Thursday, April 25, 2013

Why don't books disrupt higher education?

I am quite excited to let you know that in addition to writing here on my personal blog, I will also be doing some blogging over at the new YEP-DC blog, Recess, on a monthly basis. My first post is up now, and it features me playing the role of Old Man CJ and harumphing a bit about how exaggerated I find claims about educational technology (especially MOOCs).

In reading a recent Op-Ed in the Times that shares some of my disillusionment with MOOCs, I was struck by a sentence that made me think that I maybe wasn't harsh enough in my assessment over at Recess. In his piece, A.J. Jacobs notes:  "On the other hand, how can I really complain? I’m getting Ivy League (or Ivy League equivalent) wisdom free. Anyone can, whether you live in South Dakota or Senegal, whether it’s noon or 5 a.m., whether you’re broke or a billionaire."

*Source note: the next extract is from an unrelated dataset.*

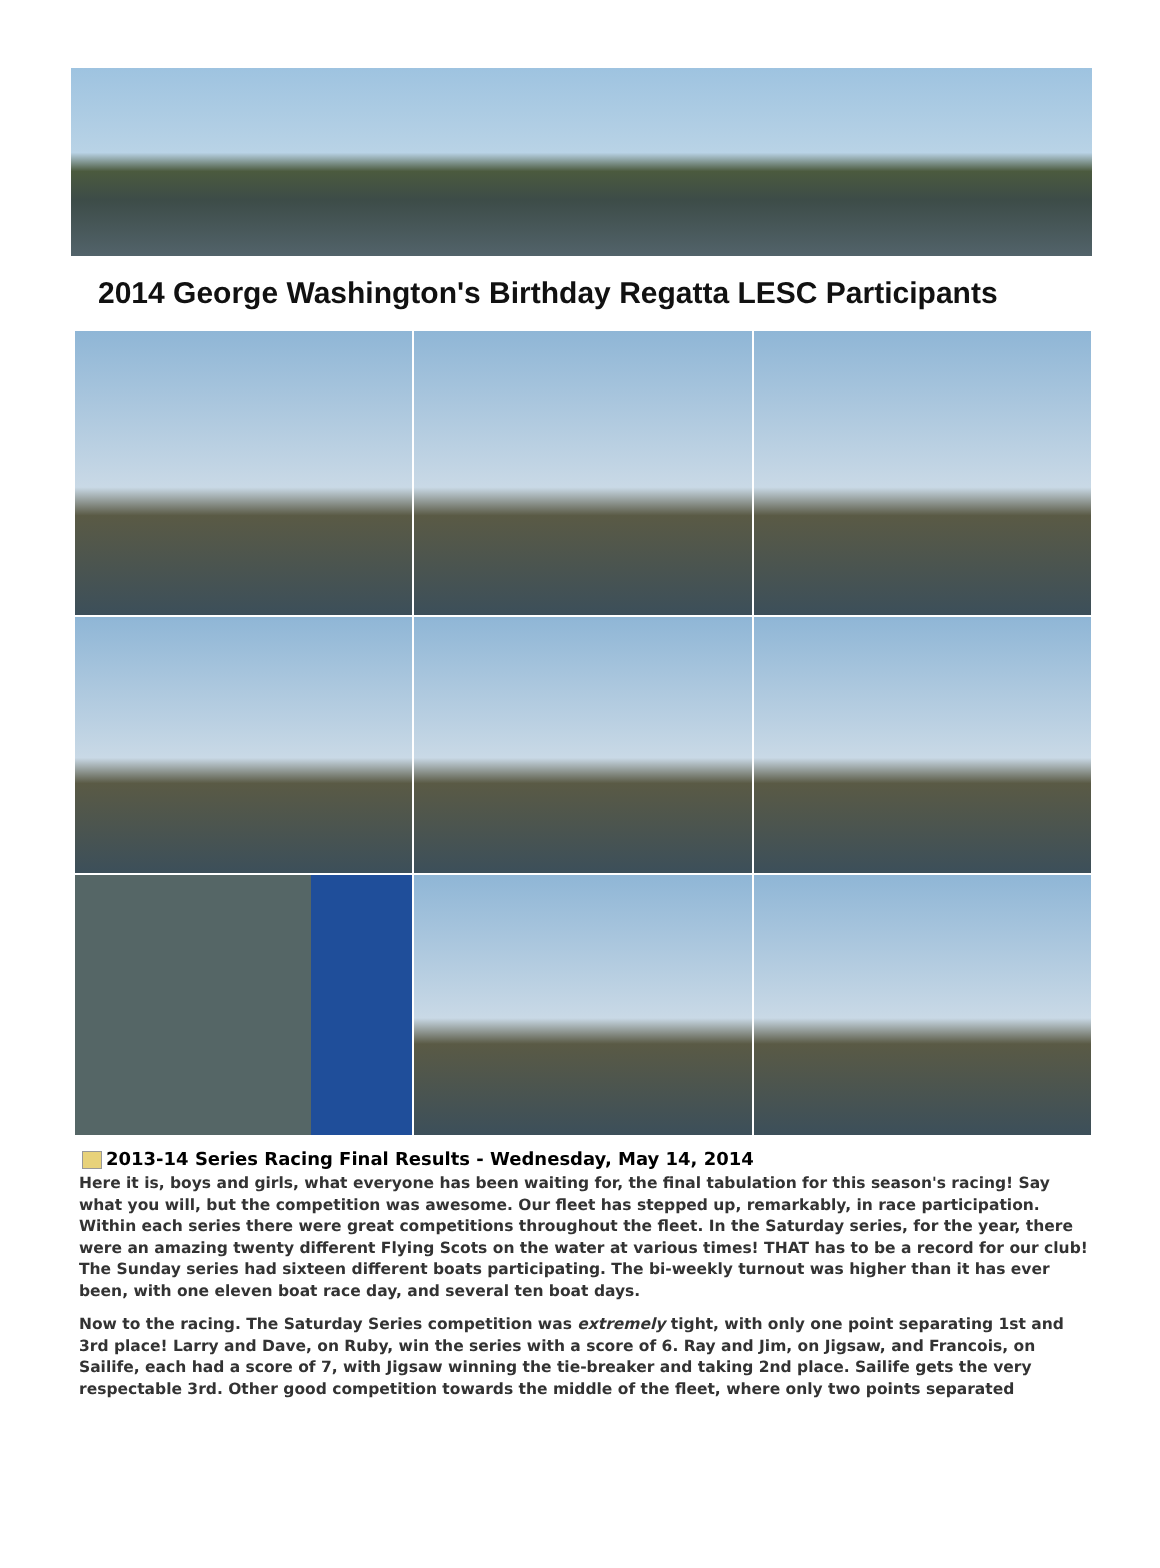2014 George Washington's Birthday Regatta LESC Participants
2013-14 Series Racing Final Results - Wednesday, May 14, 2014
Here it is, boys and girls, what everyone has been waiting for, the final tabulation for this season's racing! Say what you will, but the competition was awesome. Our fleet has stepped up, remarkably, in race participation. Within each series there were great competitions throughout the fleet. In the Saturday series, for the year, there were an amazing twenty different Flying Scots on the water at various times! THAT has to be a record for our club! The Sunday series had sixteen different boats participating. The bi-weekly turnout was higher than it has ever been, with one eleven boat race day, and several ten boat days.
Now to the racing. The Saturday Series competition was extremely tight, with only one point separating 1st and 3rd place! Larry and Dave, on Ruby, win the series with a score of 6. Ray and Jim, on Jigsaw, and Francois, on Sailife, each had a score of 7, with Jigsaw winning the tie-breaker and taking 2nd place. Sailife gets the very respectable 3rd. Other good competition towards the middle of the fleet, where only two points separated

The implication here is that lectures from prestigious professors are the core of an Ivy League education. No doubt, that's an important part of the whole deal, but I remain unconvinced that it's as valuable as it seems at first glance. It overlooks the importance of peer effects, which experience tells me has always been a crucial force in my own education. Amplify that to the level of peers you encounter in the Ivy League and you're talking about an incredibly influential factor that doesn't come with MOOCs. 

But the more damning piece of evidence running against the notion that MOOCs ought to be disruptive by virtue of the fact that the deliver an Ivy League experience in a more efficient way is that books already do the same thing. Lots of professors whose lectures demand a premium at the best universities around the country and world write books about the subject they teach. Lots of non-professors-but-still-really-smart-and-informed-people also write informative books on a range of subjects. And often those books feature explanations that have been contemplated at great length, edited, and made generally consumable. You can read books in your home, on the metro, in places without Wi-fi. Your access is constrained only by an upfront (relatively small) investment in paying for the book. Indeed, what's amazing about books is that you can even learn directly from amazing professors or thinkers who are dead, something no university, no matter the size of its endowment, can promise you. And yet the self-study allowed by books has never threatened universities because universities offer a delivery method that is of a different kind completely and offers advantages books (or online lectures) cannot.